«Зачинайся, русский бред»
«Зачинайся, русский бред» – это начало неоконченного стихотворения А. Блока, созданного через несколько недель после переворота, не менее точно передает противоречивость революционных «чувствований» поэта, чем его знаменитые публичные декларации. Две фигуры вызывают у А. Блока сильнейшую аллергию – это «буржуй» и «интеллигент». Ненависть к ним – важный элемент формирования его «октябрьских» настроений. «Буржуй» прежде всего – символ пошлости и обыденности. Неприязнь к нему – это, пожалуй, у А. Блока вневременное чувство, но после 1917 года оно приобрело отчетливый политический оттенок. Революция для поэта – способ разрушения пошлости, охватившей, по его мысли, все: быт, культуру, политику, литературу. «Немцы продолжают идти. Барышня за стеной поет. Сволочь подпевает ей (мой родственник). Это – слабая тень, последний отголосок ликования буржуазии», – уже по этой дневниковой записи 21 февраля 1918 г.[897] видишь, какое отвращение вызывало у Блока все, что хоть издали напоминало о «буржуазном» порядке, и главное – как политизировались эти настроения. «Интеллигент» – одна из частиц мира пошлости по Блоку.
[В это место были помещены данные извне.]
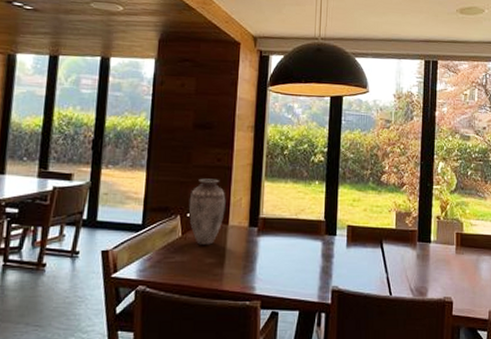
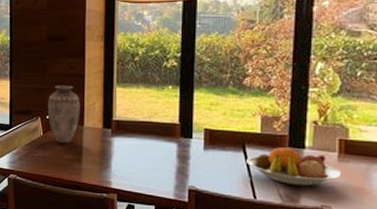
fruit bowl: none [384,241,459,280] -> present [247,147,342,187]

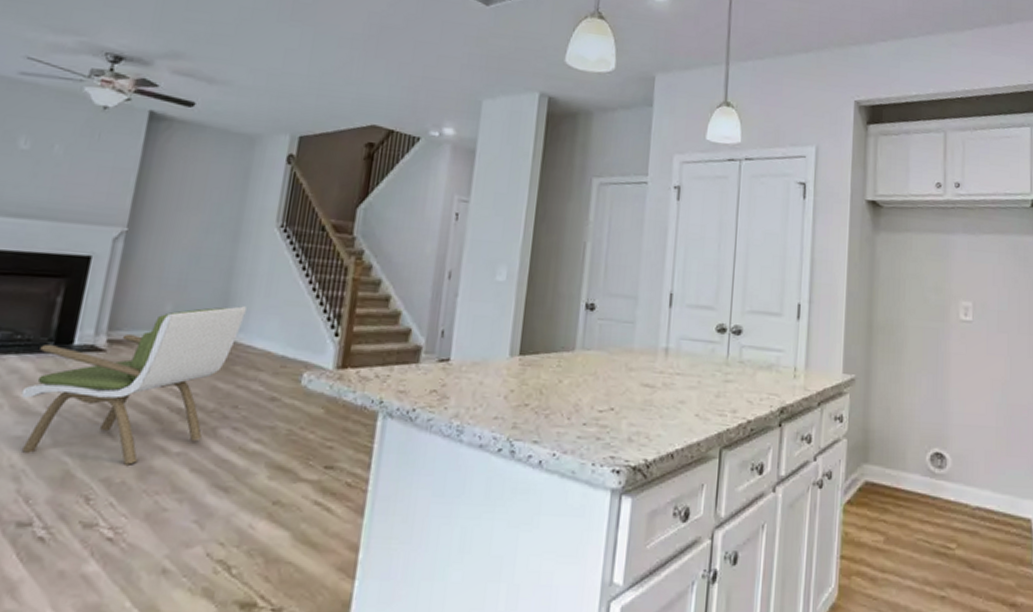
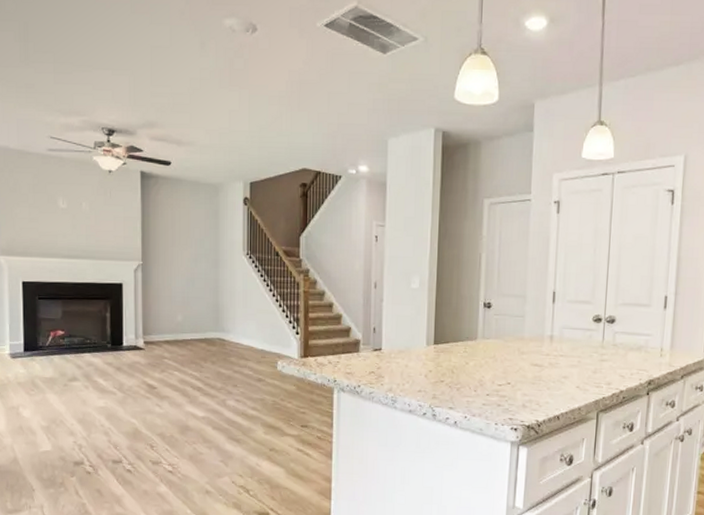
armchair: present [21,306,246,465] -> none [98,315,232,425]

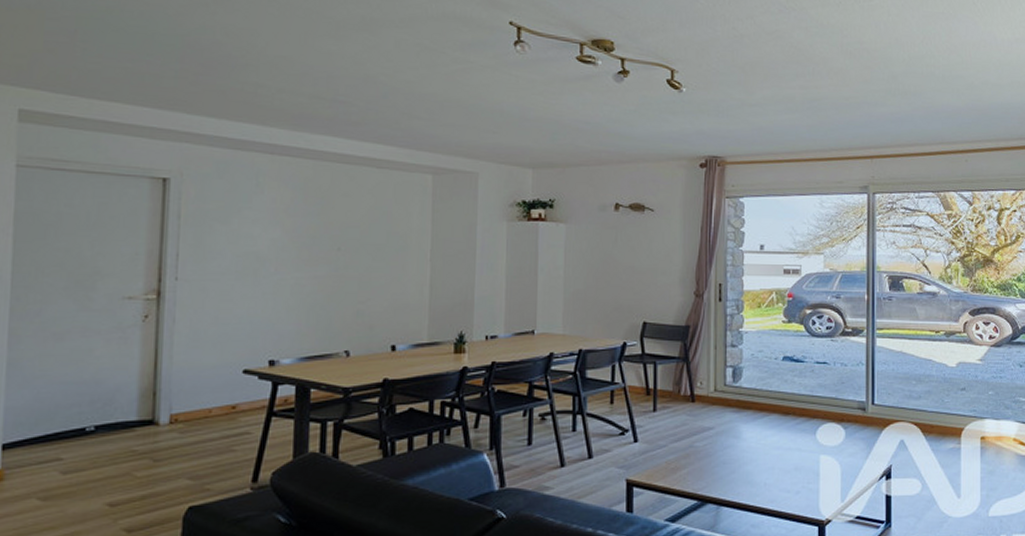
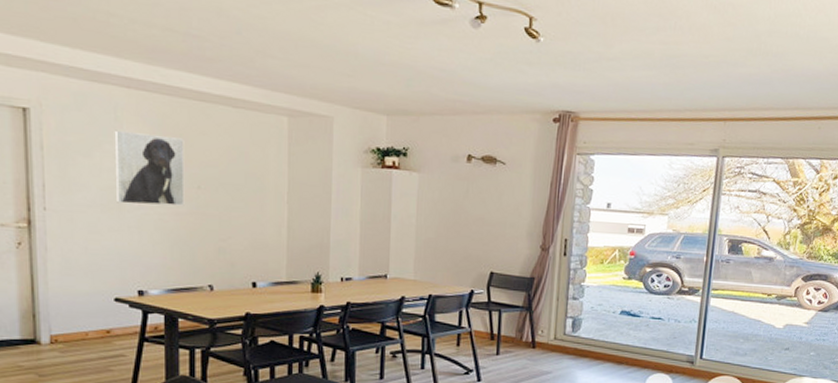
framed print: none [251,195,326,270] -> present [114,130,185,206]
Либеральное поведение для него лживо, это синоним трусости, ибо в нем многое не договаривается до конца, оно не целостно и не здорово, оно двусмысленно. Люди, разрушающие эту рутину, и метель, которая опрокинет старый, закосневший мир, вызывают у него нескрываемую симпатию. Он необычно подробно записывает разговор с С. Есениным 3 января 1918 г., ему явно созвучны слова последнего: «(Интеллигент) – как птица в клетке, к нему протягивается рука здоровая, жилистая (народ); он бьется, кричит от страха. А его возьмут и… выпустят»[898].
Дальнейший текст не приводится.